I had a similar experience with this special variety of sage over a year ago now, a tale I recount in a post here. In honor of that amazing plant, I planned to plant fifteen sage plants on one of my hillsides. The plants grow to twelve feet wide and so that is a whole lot of sage. It was such a great success that the fifteen plants turned into thirty-five. I lay out there on my hill like the queen of the world and, of course, I am the queen of that world, no doubt.
All that is to say, consider this an early announcement on a hillside of lemon balm. I have lots of hill, especially now that our forest fire performed some natural clearing. And really, lemon balm has a lot of useful medicinal qualities.
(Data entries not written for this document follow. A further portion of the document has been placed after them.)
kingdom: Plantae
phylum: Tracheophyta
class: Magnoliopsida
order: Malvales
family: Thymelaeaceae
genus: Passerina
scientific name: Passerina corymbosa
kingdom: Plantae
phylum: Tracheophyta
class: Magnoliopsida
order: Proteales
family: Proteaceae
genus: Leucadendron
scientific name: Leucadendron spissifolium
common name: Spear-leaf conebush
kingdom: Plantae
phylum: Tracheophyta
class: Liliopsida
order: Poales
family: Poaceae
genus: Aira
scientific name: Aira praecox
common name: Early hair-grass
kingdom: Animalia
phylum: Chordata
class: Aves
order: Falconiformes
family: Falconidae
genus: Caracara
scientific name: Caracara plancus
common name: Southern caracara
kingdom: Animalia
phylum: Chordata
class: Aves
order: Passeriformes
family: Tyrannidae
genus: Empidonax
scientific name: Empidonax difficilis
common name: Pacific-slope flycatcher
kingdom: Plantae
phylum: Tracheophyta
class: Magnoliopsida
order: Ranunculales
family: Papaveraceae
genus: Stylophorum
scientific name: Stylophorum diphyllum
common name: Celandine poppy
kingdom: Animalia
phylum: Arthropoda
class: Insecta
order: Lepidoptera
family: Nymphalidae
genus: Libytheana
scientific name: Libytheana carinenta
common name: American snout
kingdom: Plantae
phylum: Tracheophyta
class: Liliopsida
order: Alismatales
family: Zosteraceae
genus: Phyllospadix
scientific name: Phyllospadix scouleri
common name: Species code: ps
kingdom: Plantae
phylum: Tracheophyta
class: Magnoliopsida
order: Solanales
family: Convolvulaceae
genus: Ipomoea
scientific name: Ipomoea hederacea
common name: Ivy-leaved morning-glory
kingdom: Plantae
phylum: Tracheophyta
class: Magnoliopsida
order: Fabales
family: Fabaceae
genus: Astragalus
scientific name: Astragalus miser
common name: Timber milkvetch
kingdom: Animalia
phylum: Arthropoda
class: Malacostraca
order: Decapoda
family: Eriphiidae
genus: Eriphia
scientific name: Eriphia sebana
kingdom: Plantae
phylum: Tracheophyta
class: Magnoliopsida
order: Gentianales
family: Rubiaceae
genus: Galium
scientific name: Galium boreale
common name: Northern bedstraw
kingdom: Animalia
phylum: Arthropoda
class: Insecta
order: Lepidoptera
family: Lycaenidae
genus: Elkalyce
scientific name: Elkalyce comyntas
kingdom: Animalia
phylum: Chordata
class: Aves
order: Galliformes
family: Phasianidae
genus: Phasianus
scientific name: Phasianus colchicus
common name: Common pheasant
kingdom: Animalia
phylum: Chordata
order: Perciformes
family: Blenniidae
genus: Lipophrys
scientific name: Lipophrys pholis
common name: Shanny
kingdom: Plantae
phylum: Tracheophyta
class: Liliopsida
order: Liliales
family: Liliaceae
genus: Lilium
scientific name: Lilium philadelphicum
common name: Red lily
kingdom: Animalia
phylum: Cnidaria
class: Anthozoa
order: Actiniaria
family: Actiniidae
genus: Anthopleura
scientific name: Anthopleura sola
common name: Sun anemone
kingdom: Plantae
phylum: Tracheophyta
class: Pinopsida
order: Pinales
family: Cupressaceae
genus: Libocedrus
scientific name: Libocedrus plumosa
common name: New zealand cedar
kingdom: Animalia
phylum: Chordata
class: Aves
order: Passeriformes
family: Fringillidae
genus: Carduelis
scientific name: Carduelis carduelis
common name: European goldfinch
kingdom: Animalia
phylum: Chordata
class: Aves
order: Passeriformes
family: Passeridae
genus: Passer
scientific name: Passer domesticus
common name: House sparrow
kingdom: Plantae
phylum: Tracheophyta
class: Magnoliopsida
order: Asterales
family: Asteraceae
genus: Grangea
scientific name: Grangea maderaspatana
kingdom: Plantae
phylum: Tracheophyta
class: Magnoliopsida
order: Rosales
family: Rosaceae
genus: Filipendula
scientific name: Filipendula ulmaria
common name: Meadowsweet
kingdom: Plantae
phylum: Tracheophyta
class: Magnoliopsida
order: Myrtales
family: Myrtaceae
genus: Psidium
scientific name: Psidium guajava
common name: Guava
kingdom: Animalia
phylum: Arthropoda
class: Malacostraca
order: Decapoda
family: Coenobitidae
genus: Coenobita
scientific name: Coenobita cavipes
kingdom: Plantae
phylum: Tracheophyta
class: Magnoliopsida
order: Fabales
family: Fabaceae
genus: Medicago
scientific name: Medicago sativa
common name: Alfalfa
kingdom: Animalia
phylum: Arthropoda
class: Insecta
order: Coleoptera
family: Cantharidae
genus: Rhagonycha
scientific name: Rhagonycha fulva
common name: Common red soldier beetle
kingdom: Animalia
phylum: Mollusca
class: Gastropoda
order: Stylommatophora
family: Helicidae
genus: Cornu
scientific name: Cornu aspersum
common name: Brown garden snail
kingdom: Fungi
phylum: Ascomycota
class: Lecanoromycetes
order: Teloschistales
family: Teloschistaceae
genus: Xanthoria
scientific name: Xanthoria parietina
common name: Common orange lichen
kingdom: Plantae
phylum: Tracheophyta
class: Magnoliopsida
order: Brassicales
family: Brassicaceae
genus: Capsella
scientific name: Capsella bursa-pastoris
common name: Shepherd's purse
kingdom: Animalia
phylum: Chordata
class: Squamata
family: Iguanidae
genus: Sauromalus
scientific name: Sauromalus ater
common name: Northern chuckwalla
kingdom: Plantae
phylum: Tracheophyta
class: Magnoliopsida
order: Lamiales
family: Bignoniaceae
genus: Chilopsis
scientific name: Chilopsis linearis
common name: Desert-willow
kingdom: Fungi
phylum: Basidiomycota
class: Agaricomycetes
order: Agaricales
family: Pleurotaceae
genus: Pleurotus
In James Duke’s Handbook of Medicinal Herbs, he offers quite a few benefits. These are the highlights:
I have found no studies that say something along the lines of “Make a tea with XX parts water and XX parts lemon balm and drink XX times a day.” The studies use extracts of lemon balm with standardized components. There is variation between plants themselves (that is between all lemon balm plants) and so there is no way really to standardize a tea. That said, lemon balm grows like a weed here and if it is an easy, weedy plant for you playing around with these teas is your cheapest (and I think most satisfying) path to wellness.
My typical recipes look like this: “toss some leaves into some boiling water.” I took a moment today to look at what my usual proportions are. I harvested a fist full of leaves (about 20 large fresh leaves) and covered them with about a quart of boiling water. The recipe below fits these proportions.
You are creating more of an “infusion” than a “tea” with the added benefits from your herbs — allowing the water to extract the lemon balm components for a longer period of time.
I should make one note on the issue of “dried” lemon balm: Your tea won’t have much flavor. The flavor of lemon balm is delicate to start with and it seems to be lost in the drying. You could add a mint for a daytime tea or a chamomile in the evening for a little flavor boost if you wish.
“And so it is written…”
I wrote up this lemon balm post one early morning and thought I’d get started on that hillside. Freezing weather is upon us and any lemon balm seedlings will be zapped. I potted them and have them under green house conditions for the winter. By spring, I should have a nice collection, ready for my hillside.
Go forth and plant lemon balm in your area.